Opnieuw dus een daad van God, want wij lezen dat God „de steden Sodom en Gomorra, door ze in de as te leggen, heeft veroordeeld, voor goddelozen een voorbeeld stellend van toekomende dingen; en hij de rechtvaardige Lot heeft bevrijd, die zwaar gekweld werd doordat de mensen, die de wet trotseerden, zich overgaven aan losbandig gedrag”. — 2 Petrus 2:6, 7; Judas 7.
Rampen die geen „daden van God” zijn
Een nauwkeurige beschouwing van de rampen die sommigen „daden van God” noemen, onthult dat vele daarvan in feite hun oorzaak vinden bij de mens. Andere rampen, zoals aardbevingen en orkanen, zijn uiteraard het gevolg van natuurkrachten.

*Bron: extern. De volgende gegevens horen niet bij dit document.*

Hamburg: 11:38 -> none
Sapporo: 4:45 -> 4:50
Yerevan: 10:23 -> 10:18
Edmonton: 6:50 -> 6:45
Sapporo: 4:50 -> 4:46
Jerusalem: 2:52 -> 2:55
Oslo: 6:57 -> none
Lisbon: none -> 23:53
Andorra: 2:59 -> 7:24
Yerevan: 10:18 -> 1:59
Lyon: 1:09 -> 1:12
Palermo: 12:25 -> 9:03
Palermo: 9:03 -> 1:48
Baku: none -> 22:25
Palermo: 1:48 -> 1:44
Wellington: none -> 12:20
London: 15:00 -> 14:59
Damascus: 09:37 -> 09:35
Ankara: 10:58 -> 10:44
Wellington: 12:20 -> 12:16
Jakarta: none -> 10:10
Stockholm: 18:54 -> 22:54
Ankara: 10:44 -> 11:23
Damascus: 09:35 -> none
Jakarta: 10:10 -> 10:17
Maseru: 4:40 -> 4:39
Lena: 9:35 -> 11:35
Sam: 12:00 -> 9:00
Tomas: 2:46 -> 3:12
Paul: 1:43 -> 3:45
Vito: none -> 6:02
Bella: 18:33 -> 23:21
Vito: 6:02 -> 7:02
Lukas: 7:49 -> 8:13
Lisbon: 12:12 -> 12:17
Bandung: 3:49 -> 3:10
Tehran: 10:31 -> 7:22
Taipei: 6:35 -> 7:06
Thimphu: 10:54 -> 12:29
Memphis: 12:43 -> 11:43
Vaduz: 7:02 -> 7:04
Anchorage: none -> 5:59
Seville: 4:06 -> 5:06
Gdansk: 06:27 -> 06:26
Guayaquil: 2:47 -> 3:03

Hoewel de bijbel als onderdeel van de identificerende kenmerken van deze „laatste dagen” vele rampen voorzegt — rampen van menselijke oorsprong alsook door natuurgeweld — worden daar nergens instructies bij verschaft die iemand de garantie geven dat hij er in deze tijd niet door getroffen kan worden (2 Timótheüs 3:1-5; Matthéüs 24:3-12). Waarom niet? Omdat dergelijke gebeurtenissen niet van God afkomstig zijn. Gods Woord verklaart echter wel waarom zowel goeden als slechten eronder lijden.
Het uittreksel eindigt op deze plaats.